Washington: China is sharply stepping up espionage against the United States as the rising Asian power grows more sophisticated in cyber warfare and spy recruitment, a report to Congress warned Thursday.
“China is changing the way that espionage is being done,” said Carolyn Bartholomew, the chair of the US-China Economic and Security Review Commission.
In its wide-ranging annual report to Congress, the commission reported a steep rise in the disruption and infiltration of websites of the US government and perceived Beijing rivals such as Tibet’s exiled leader the Dalai Lama.
Colonel Gary McAlum, a senior military officer, told the commission the US Defense Department detected 54,640 malicious cyber incidents to its systems in 2008, a 20 percent rise from a year earlier. The figure is on track to jump another 60 percent this year.

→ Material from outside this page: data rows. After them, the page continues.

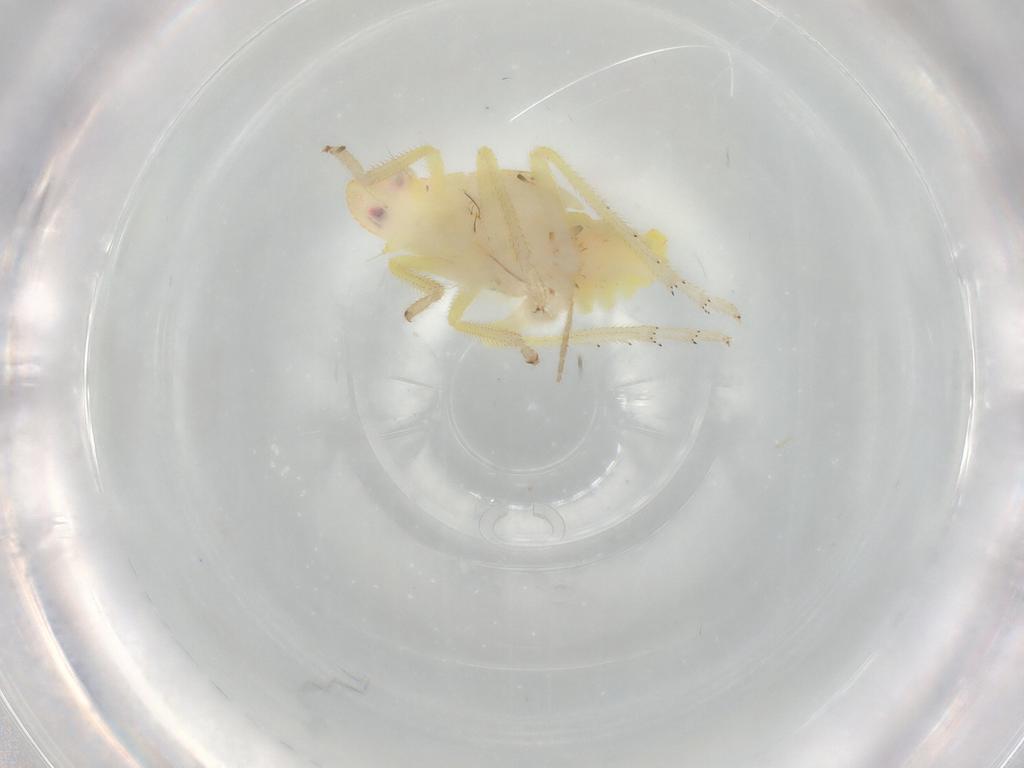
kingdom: Animalia
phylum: Arthropoda
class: Insecta
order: Hemiptera
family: Tropiduchidae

While the attacks came from around the world, the commission said China was the largest culprit. Some Chinese “patriotic hackers” may not receive official support, but the report said the government likely planned to deploy them in a conflict to disrupt a foreign adversary’s computers.
The commission found that China was the most aggressive nation in spying on the United States and was trying to recruit more Americans as spies.
While China historically tried to tap Chinese Americans — believing, often incorrectly, that they would be sympathetic — it was now turning to the Soviet model of seeking to bribe informants with cash and gifts, the report said.
It said the Chinese were also expanding “false flag” operations, in which sources are deceived into thinking they are providing information elsewhere.
The commission also found that China has launched an effort to influence US think-tanks and academia by rewarding scholars with access and depriving visas to more critical voices.
“It becomes self-censorship. If you’re in graduate school and want to become a China scholar, you need to go to China. And if you criticize the Chinese government on certain things, you won’t get in,” said Bartholomew, a former top aide to House Speaker Nancy Pelosi.
“What it means is that we have a generation of China analysts who are being created who don’t necessarily have the freedom or the ability to think through a broader range of questions,” she said.
The commission also criticized China on its trade policy, recommending that the United States press Beijing to make its yuan more flexible and to turn to the World Trade
Organization to fight what it termed predatory trade practices.
“Just look at the sheer statistics,” Bartholomew said.
“Two-hundred-and-sixty-eight billion dollars in 2008 was the US trade deficit with China — you can’t say this (trade policy) has been working.”
President Barack Obama this week paid his first visit to China, which is now the top holder of the ballooning US debt. His administration has sought cooperation with China on battling the global slowdown and declined to accuse Beijing of manipulating its currency.
The commission paid a field trip to Rochester in upstate New York, where it said core industries such as machine tools, auto parts and optoelectronics were struggling against Chinese competition that often enjoys state support.
“For 20 years we have watched China policy be controlled really by a handful of large multinational corporations. They’re the ones who determine the interests,” Bartholomew said.
“But there are a lot of constituency interests out there — particularly small and medium-sized enterprises — that are being hurt by the current US-China policy,” she said.
Louise Slaughter, the Democratic congresswoman representing Rochester, hailed the report as evidence that China “systematically subsidizes their industry” to target foreign markets.
“These predatory trade practices violate international trade law and reinforce my belief that we need to strengthen our trade enforcement efforts and rethink our trade relationship with China,” she said.